- About this task -
Leaving out every picture, copy the lines of the material below exactly, from the line containing "сердце национального парка Арикок, который" through the line containing "防ぐには、気になる点を先に伝え、現車で確認してもらうこ".

- The data -
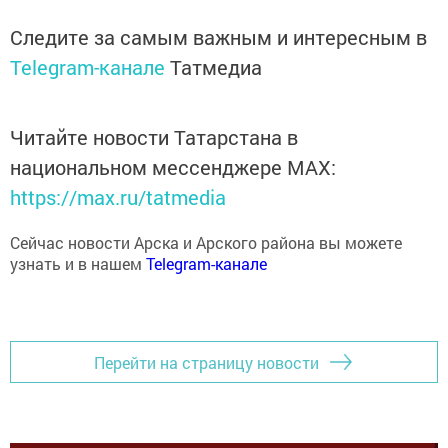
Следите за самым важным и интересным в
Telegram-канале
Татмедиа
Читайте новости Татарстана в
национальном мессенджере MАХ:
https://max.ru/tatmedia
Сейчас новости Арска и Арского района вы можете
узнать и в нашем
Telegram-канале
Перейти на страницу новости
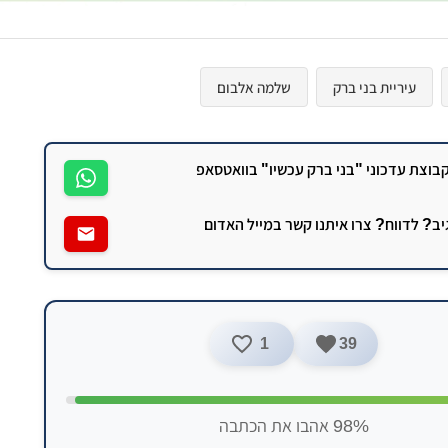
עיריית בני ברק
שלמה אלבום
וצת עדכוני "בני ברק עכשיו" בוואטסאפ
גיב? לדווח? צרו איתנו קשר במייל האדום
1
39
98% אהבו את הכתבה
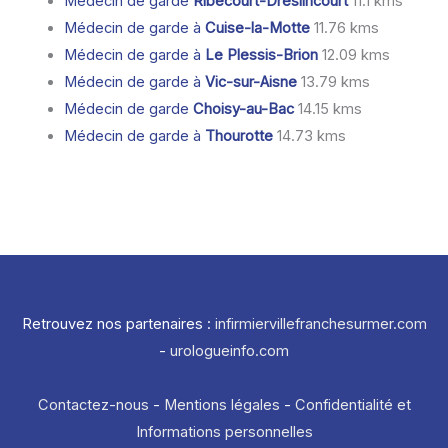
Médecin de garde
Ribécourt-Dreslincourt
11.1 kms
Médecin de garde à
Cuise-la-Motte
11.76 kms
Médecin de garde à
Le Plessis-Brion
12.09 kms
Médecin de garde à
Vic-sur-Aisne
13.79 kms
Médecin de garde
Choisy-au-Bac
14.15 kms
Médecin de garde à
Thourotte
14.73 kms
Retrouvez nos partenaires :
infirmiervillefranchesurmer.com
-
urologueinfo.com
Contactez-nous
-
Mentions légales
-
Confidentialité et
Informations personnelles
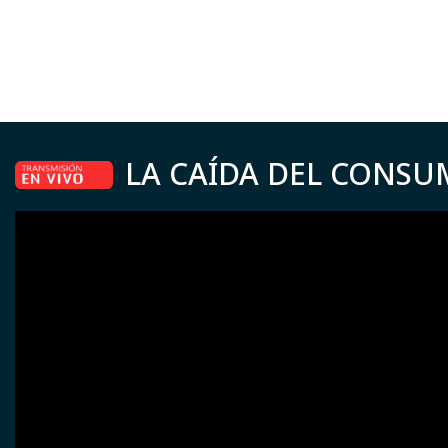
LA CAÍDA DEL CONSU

==

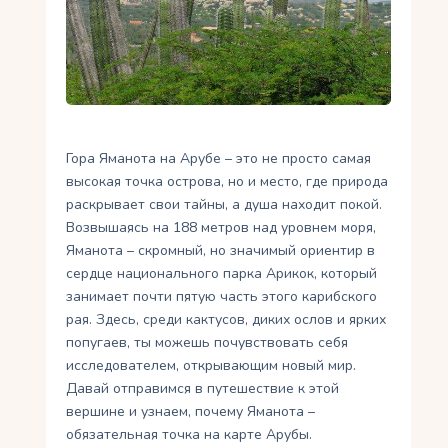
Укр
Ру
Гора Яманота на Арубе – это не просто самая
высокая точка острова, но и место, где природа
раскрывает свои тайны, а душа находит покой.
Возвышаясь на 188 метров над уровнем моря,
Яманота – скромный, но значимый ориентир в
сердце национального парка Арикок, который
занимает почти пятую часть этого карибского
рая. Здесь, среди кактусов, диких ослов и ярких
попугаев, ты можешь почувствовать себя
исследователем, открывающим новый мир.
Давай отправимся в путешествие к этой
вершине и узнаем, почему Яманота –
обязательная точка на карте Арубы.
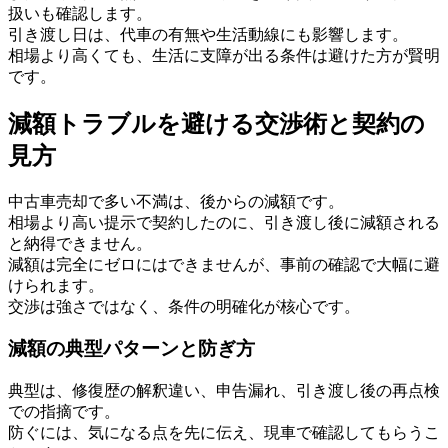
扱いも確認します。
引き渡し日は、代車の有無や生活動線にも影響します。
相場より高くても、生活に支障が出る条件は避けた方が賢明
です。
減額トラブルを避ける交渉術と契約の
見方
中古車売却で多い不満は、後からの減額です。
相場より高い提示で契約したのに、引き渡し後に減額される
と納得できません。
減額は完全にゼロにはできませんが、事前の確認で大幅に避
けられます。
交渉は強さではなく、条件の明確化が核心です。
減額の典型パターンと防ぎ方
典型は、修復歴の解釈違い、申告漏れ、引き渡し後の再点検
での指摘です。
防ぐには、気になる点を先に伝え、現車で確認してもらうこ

- Written solution -
сердце национального парка Арикок, который
занимает почти пятую часть этого карибского
рая. Здесь, среди кактусов, диких ослов и ярких
попугаев, ты можешь почувствовать себя
исследователем, открывающим новый мир.
Давай отправимся в путешествие к этой
вершине и узнаем, почему Яманота –
обязательная точка на карте Арубы.
扱いも確認します。
引き渡し日は、代車の有無や生活動線にも影響します。
相場より高くても、生活に支障が出る条件は避けた方が賢明
です。
減額トラブルを避ける交渉術と契約の
見方
中古車売却で多い不満は、後からの減額です。
相場より高い提示で契約したのに、引き渡し後に減額される
と納得できません。
減額は完全にゼロにはできませんが、事前の確認で大幅に避
けられます。
交渉は強さではなく、条件の明確化が核心です。
減額の典型パターンと防ぎ方
典型は、修復歴の解釈違い、申告漏れ、引き渡し後の再点検
での指摘です。
防ぐには、気になる点を先に伝え、現車で確認してもらうこ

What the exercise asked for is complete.